My friend Jim Samra has written a provocative new book, God Told Me: who to marry, where to work, which car to buy…and I’m pretty sure I’m not crazy. The book is endorsed by Kevin VanHoozer and Darrell Bock, so it’s a safe bet it’s not crazy. I don’t happen to agree with the premise of the book, but I still enjoyed reading it and was challenged again to think how I know God’s will and whether I am a functional deist (p. 23). The book is filled with first person accounts that both inspire and move the book along.
They are also why I remain unconvinced. Jim has remarkable stories about God telling him who he would marry (before he met her) and to wait on buying a car, a faith that was rewarded when someone from his church gave him a new one. It was a only Chevy, so God didn’t exert all of his power in answering this prayer, but still.
I don’t want to deny Jim’s experience—I’ll even affirm it—but I have two outstanding questions:
1. How can he know for sure that God was speaking to him? Jim says that the first time he heard his wife’s name “at that moment God gave me the strangest, most indescribably subjective impression that this mystery person was his choice for my spouse!” (p. 21). My question is how someone knows that this strange, subjective impression is God talking. Our minds are powerful things, and it seems possible that they would have the ability to leave a strong impression that we mistakenly suppose is coming from a higher source.
Jim raised this issue of certainty but I’m not sure he answered it, at least to my satisfaction. He includes an entire chapter on distinguishing God’s voice, but none of his helpful tips enable someone to know for sure, as God’s revelation is impossibly difficult to prove. Jim might say that when God speaks you’ll just know, and if you have to ask whether it’s God then that’s a sign it’s not. Fair enough, but that still doesn’t help the rest of us who, for whatever reason, don’t regularly hear God speaking. So maybe what we have is dueling experiences. Which brings me to my second question.

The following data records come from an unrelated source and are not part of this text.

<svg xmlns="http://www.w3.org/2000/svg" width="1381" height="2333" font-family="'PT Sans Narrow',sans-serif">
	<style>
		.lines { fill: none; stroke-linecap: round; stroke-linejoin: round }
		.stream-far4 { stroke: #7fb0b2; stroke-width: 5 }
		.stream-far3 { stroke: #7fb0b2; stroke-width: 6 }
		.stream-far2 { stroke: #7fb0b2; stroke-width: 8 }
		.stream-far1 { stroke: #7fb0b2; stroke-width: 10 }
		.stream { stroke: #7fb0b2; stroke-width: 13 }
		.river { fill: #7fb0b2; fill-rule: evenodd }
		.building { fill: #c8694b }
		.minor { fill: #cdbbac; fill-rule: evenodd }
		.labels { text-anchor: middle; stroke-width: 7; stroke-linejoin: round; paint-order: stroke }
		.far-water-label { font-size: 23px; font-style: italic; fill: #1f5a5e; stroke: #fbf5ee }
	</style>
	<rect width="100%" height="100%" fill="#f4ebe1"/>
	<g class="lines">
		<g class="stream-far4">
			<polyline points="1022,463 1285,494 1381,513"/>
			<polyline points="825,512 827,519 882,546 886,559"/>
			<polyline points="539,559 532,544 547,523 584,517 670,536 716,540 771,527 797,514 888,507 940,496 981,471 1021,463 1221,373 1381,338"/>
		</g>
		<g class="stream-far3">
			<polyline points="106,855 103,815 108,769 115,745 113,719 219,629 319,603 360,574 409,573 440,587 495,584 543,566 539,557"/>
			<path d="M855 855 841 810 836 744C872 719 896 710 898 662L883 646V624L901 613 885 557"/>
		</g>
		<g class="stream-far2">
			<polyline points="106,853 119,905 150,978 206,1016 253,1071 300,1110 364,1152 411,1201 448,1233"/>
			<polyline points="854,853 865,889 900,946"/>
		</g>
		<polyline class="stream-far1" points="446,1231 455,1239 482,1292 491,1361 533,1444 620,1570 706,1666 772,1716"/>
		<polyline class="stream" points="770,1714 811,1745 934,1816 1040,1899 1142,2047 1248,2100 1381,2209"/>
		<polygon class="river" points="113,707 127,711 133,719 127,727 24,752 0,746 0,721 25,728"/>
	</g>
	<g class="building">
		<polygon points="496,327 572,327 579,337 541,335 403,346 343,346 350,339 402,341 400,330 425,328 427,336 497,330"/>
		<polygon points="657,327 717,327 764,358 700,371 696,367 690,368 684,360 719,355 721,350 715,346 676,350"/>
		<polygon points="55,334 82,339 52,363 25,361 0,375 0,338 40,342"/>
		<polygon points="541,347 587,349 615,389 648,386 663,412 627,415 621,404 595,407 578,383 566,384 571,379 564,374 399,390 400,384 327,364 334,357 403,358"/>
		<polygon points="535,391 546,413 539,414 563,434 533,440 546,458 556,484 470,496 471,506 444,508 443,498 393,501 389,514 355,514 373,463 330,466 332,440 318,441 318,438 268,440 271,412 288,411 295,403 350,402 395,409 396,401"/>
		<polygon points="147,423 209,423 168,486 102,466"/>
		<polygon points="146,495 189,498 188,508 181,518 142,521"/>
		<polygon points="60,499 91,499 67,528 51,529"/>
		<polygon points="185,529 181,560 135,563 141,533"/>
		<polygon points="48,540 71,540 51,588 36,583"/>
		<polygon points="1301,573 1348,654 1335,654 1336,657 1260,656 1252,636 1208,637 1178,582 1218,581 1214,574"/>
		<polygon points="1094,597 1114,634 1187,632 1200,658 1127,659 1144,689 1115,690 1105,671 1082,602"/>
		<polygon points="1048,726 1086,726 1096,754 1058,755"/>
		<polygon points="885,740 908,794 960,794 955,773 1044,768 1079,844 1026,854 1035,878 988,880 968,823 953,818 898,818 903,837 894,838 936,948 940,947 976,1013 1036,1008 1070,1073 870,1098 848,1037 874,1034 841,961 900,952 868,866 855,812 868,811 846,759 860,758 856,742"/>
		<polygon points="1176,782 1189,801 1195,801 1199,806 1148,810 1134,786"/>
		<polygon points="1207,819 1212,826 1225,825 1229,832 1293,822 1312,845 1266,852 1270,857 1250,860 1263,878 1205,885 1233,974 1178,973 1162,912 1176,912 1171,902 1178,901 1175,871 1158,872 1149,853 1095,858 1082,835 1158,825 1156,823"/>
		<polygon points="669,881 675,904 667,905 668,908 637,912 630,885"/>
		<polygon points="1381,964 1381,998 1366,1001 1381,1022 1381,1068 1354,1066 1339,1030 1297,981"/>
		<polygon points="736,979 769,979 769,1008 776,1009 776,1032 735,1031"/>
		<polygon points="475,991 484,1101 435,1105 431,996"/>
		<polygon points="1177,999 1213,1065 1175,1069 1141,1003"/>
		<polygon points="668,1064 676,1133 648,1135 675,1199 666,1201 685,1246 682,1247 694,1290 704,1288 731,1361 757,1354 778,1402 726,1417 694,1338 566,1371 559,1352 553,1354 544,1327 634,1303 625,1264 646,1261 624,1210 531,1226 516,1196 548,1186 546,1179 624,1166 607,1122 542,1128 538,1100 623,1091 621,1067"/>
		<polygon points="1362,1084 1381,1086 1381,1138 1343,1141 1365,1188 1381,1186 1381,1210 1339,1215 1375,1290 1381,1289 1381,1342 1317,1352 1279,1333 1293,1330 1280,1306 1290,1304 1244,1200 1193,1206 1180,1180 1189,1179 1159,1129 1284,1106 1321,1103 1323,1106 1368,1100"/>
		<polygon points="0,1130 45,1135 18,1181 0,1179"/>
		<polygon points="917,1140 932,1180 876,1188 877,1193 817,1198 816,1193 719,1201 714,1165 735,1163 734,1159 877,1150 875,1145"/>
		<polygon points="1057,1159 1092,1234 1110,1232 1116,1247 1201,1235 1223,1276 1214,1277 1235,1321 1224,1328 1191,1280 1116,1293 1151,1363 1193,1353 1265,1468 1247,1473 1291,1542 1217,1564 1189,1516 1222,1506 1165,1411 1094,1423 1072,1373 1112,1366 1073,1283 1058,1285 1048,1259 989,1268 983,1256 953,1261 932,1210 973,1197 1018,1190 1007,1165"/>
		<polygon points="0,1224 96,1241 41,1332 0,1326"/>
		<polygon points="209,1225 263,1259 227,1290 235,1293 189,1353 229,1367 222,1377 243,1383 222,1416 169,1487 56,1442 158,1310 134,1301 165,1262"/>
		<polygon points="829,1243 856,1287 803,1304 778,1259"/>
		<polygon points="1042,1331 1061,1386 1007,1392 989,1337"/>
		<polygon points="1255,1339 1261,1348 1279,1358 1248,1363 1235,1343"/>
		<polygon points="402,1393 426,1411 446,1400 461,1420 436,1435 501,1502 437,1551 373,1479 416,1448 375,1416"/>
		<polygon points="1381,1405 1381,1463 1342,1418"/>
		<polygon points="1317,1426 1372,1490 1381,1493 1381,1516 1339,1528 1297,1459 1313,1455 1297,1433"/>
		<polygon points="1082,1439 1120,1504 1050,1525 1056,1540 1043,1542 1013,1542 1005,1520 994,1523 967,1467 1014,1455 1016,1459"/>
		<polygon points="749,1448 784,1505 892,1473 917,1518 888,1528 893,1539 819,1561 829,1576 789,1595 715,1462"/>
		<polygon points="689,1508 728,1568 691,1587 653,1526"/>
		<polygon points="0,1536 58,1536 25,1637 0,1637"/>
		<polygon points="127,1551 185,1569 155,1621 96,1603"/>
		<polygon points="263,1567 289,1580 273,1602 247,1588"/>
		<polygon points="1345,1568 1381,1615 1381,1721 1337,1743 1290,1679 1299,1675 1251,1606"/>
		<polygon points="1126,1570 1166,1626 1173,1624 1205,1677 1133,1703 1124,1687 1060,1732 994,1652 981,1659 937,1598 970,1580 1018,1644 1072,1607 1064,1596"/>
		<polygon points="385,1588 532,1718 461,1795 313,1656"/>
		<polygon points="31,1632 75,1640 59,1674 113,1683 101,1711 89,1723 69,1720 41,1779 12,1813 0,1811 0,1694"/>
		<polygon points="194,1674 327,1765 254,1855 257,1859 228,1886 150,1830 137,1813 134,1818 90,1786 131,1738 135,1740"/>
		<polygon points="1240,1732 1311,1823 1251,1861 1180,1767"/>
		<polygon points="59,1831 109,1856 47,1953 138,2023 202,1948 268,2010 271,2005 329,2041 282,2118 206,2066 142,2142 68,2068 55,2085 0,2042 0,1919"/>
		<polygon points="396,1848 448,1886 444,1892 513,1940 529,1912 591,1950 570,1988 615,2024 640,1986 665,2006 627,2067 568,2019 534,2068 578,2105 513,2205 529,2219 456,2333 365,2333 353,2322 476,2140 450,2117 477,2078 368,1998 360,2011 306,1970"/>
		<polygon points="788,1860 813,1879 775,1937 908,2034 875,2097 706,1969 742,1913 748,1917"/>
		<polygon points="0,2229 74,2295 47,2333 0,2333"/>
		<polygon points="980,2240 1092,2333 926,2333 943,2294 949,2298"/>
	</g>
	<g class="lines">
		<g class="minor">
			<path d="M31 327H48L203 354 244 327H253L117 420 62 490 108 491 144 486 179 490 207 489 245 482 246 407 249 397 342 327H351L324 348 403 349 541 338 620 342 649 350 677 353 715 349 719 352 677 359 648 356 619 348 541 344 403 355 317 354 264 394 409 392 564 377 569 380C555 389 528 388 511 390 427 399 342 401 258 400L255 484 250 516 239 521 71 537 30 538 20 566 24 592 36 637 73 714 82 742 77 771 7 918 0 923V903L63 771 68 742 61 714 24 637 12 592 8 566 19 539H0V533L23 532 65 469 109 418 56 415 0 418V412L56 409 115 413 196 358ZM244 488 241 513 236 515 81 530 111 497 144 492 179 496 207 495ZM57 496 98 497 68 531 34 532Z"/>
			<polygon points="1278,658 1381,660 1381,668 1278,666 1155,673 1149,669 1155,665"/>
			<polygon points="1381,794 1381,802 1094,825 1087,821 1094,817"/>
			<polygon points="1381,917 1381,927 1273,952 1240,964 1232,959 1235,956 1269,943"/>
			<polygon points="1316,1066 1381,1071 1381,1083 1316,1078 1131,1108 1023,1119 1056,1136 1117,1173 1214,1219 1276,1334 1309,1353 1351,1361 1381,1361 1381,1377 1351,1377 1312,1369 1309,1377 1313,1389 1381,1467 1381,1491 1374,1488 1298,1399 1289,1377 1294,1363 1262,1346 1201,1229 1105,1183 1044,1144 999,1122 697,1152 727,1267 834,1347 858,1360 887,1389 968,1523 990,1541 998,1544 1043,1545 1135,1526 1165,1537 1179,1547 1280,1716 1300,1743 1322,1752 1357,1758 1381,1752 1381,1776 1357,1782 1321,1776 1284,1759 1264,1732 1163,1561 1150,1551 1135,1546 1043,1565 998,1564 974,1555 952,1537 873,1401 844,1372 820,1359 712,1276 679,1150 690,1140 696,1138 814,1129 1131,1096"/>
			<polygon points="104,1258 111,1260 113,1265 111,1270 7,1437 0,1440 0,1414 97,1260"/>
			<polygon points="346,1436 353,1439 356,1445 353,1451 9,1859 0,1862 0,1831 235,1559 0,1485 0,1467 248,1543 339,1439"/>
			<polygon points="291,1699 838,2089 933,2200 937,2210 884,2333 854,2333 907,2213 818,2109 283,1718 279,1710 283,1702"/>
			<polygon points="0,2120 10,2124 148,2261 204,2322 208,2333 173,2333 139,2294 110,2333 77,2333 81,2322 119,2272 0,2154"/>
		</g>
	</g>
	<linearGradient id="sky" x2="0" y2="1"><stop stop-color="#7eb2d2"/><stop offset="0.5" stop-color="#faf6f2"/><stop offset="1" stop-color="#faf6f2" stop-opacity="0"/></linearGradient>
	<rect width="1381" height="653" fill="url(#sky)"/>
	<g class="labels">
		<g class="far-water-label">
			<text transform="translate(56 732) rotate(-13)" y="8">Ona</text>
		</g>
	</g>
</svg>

2. Is it fair to generalize one’s experience onto others? Even if God is speaking to Jim—and I’m not here to say he isn’t—what does that mean for the rest of us? Is this an experience that we all should seek? Are we spiritually deficient if we don’t?
I’ll be honest, I don’t ever remember asking God what car I should buy. I just read Consumer Reports, talked to knowledgeable friends, and looked for deals. I’ve driven the same 1990 Honda Civic CRX for 19 years, so I doubt I would have done better had I received a special word from the Lord. My wife tells me it’s time to replace it, but I’d like to make it one more year to an even twenty, partially from a perverse form of backwards pride. The next time an Emergent Christian challenges my standard of living, I’ll point them to my car and remind them that their hero lives on Marco Island.
Jim has a great story about a church member giving him a car. That’s great, but it’s also not unusual for pastors of large churches with at least some wealthy members. I worry that readers who aren’t as well connected may not get the same results, and may be discouraged as they continue to drive their old beaters and wait. Jim does include lots of hedges—sometimes God’s will is hard and long—but most readers will think that hearing God’s voice will lead to more answered prayer. It’s good to remember that prayers are like mpg ratings: individual results may vary.
I have one final observation. Jim describes a situation growing up where his father heard a surprising word from the Lord (p. 114). That made me think that perhaps our views on this question are formed in part by our childhood experience. If we had parents who claimed to hear God speak, then we may be more inclined that way. If we didn’t then we probably aren’t. Whether or not we think we hear God speak extra-biblically may say more about us than about the question itself.
In sum, I recommend the book because it will force you to ask important questions about how God speaks today. I wasn’t convinced by its argument but I was inspired to pray more. And any book that does that is probably worth having.